Mr Moses said media raids have “shone a powerful light on the limits of freedoms” of both the media and citizens. The LCA said it believes all national security and secrecy legislation should be renewed to ensure it is appropriately calibrated.

It has also proposed that the question of whether the disclosure is not in public interest should be a key element of the offence and prosecution should lead evidence.

“For example, the government should have to prove in open court why it was not in the public interest for a journalist to expose the fact that an agency was seeking more power to access citizen’s personal details without consent,” Mr Moses said.

The LCA has proposed that a search warrant should be issued by a judge or from the superior court record. A Public Interest Advocate or Monitor model should be added to provide “greater transparency and accountability” to search warrants.

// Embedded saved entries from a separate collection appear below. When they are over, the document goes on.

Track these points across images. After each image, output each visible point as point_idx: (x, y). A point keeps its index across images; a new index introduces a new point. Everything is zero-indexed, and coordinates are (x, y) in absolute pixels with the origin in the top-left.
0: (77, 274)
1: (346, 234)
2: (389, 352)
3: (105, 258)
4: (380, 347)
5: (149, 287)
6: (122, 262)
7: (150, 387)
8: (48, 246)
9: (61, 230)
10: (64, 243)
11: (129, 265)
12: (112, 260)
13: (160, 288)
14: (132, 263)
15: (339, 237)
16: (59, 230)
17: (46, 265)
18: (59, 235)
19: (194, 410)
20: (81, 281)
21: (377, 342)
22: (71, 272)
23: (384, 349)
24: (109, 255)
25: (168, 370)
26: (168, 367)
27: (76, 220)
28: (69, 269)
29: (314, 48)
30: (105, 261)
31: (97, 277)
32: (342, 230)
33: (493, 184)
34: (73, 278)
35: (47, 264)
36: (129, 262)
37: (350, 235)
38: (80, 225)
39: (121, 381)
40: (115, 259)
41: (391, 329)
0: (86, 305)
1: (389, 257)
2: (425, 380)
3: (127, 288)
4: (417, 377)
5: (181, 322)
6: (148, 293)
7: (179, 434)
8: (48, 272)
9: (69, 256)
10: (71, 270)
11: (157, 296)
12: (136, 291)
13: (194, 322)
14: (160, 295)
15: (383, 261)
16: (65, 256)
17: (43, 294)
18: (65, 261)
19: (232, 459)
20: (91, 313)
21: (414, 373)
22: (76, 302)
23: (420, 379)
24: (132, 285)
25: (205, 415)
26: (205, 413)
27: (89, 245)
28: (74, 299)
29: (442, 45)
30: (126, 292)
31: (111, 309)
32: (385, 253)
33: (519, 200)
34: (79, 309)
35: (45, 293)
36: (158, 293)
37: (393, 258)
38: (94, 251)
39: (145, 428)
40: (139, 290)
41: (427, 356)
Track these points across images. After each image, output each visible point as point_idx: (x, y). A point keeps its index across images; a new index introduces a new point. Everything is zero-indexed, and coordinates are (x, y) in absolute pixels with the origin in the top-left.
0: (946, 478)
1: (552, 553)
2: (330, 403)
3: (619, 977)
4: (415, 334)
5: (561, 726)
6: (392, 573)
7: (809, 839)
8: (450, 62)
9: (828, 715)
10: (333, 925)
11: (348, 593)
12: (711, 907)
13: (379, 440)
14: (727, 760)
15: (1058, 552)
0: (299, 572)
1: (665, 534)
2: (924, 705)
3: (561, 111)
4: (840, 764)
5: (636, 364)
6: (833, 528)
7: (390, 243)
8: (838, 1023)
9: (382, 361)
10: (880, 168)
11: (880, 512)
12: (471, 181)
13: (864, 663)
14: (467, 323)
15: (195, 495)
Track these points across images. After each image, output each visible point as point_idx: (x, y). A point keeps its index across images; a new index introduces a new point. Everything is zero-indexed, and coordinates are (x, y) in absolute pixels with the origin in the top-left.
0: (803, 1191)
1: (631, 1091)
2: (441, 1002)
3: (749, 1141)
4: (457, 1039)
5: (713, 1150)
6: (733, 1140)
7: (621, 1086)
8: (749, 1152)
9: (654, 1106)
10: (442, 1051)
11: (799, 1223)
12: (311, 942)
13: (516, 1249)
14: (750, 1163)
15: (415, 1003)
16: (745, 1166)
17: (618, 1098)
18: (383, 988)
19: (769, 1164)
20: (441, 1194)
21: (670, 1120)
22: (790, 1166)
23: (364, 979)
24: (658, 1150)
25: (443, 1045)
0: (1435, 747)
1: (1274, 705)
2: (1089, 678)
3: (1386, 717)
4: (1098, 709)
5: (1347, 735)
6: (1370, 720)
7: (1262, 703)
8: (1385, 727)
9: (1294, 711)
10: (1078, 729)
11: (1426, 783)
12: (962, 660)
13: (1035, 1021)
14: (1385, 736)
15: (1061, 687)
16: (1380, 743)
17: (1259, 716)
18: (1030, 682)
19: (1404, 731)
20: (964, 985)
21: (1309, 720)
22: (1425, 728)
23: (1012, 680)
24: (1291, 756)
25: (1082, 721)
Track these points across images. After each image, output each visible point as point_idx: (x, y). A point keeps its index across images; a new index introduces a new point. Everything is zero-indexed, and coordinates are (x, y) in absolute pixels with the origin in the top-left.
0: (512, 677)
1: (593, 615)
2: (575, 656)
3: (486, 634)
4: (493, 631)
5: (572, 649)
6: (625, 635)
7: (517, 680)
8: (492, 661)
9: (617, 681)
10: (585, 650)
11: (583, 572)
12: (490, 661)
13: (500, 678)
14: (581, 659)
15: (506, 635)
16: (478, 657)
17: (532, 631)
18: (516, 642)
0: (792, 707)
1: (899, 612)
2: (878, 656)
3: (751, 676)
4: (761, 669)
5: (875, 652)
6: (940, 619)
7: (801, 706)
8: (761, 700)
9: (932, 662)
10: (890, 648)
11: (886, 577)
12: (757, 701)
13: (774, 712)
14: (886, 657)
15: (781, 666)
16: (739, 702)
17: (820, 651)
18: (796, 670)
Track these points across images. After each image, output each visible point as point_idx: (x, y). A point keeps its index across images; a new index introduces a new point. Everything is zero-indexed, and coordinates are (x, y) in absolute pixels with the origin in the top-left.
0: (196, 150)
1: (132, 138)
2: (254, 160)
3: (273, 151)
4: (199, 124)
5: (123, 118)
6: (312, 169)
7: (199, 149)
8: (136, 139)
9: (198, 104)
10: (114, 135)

Last month, in a bid to highlight the increasing environment of secrecy journalists are operating under, media companies across the country redacted the front pages of their print newspapers in support of the Right to Know Coalition.

Mr Moses said the government falsely reported the Right to Know campaign by stating that “no one is above the law”. The LCA said the implications that a journalists seeks to place themselves above the law is “wrong and fundamentally misunderstands why freedom of the press is important to secure democracy”.

“It’s about citizens being able to hold government to account for what they did in their name, not whether journalists are above the law,” Mr Moses said. “Citizens have the right to know the basis of government decisions and what information they hold, so that when they cast their vote, they can make a fully informed decision.”